--- PROVIDED RECORDS Enclosed Below ---
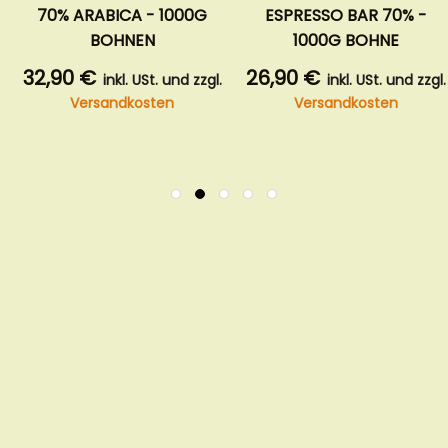
ABICA - 1000G
ESPRESSO BAR 70% -
CREM
BOHNEN
1000G BOHNE
ARABICA 
26,90 €
30,90 €
inkl. USt. und zzgl.
inkl. USt. und zzgl.
sandkosten
Versandkosten
Ver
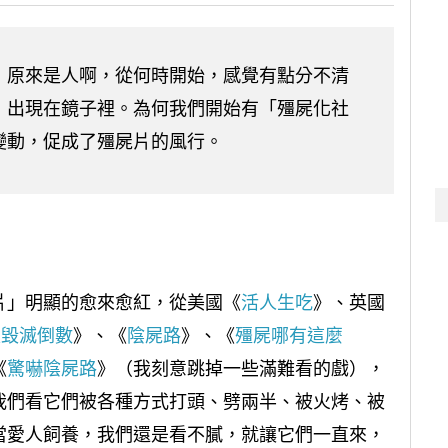
，原來是人啊，從何時開始，感覺有點分不清
」出現在鏡子裡。為何我們開始有「殭屍化社
變動，促成了殭屍片的風行。
片」明顯的愈來愈紅，從美國《
活人生吃
》、英國
 天毀滅倒數
》、《
陰屍路
》、《
殭屍哪有這麼
《
驚嚇陰屍路
》（我刻意跳掉一些滿難看的戲），
我們看它們被各種方式打頭、劈兩半、被火烤、被
當愛人飼養，我們還是看不膩，就讓它們一直來，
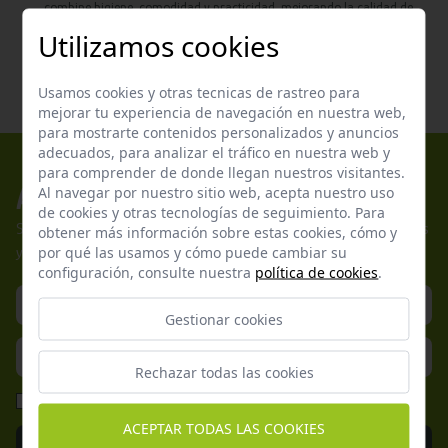
combine higiene, comodidad y practicidad, mejorando la calidad de
vida de tu gato y la limpieza en tu hogar.
Utilizamos cookies
Usamos cookies y otras tecnicas de rastreo para
mejorar tu experiencia de navegación en nuestra web,
para mostrarte contenidos personalizados y anuncios
adecuados, para analizar el tráfico en nuestra web y
para comprender de donde llegan nuestros visitantes.
Apúntate a nuestros boletines
Al navegar por nuestro sitio web, acepta nuestro uso
de cookies y otras tecnologías de seguimiento. Para
Suscríbete a nuestra newsletter y no te pierdas nuestras ofertas
obtener más información sobre estas cookies, cómo y
por qué las usamos y cómo puede cambiar su
y promociones exclusivas.
configuración, consulte nuestra
política de cookies
.
Gestionar cookies
Rechazar todas las cookies
He leído y acepto la
Política de Privacidad
ACEPTAR TODAS LAS COOKIES
Enviar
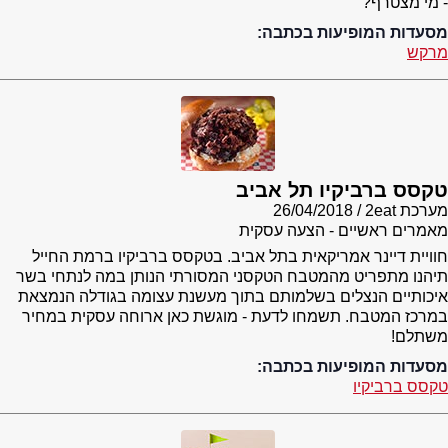
- מי מצטרף?
מסעדות המופיעות בכתבה:
מרקש
טקסס ברביקיו תל אביב
מערכת 2eat
26/04/2018
מאמרים ראשיים - הצעה עסקית
חוויית דיינר אמריקאית בתל אביב. בטקסס ברביקיו ברמת החייל
תיהנו מתפריט מהמטבח הטקסני המסורתי הנותן במה לנתחי בשר
איכותיים הנצלים בשלמותם בתוך מעשנת עצומה בגודלה הנמצאת
במרכז המטבח. תשמחו לדעת - מוגשת כאן ארוחה עסקית במחיר
משתלם!
מסעדות המופיעות בכתבה:
טקסס ברביקיו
--- End of Enclosed PROVIDED RECORDS ---
Please provide nothing but the number of lines in the records that hold the string "עסקית".

2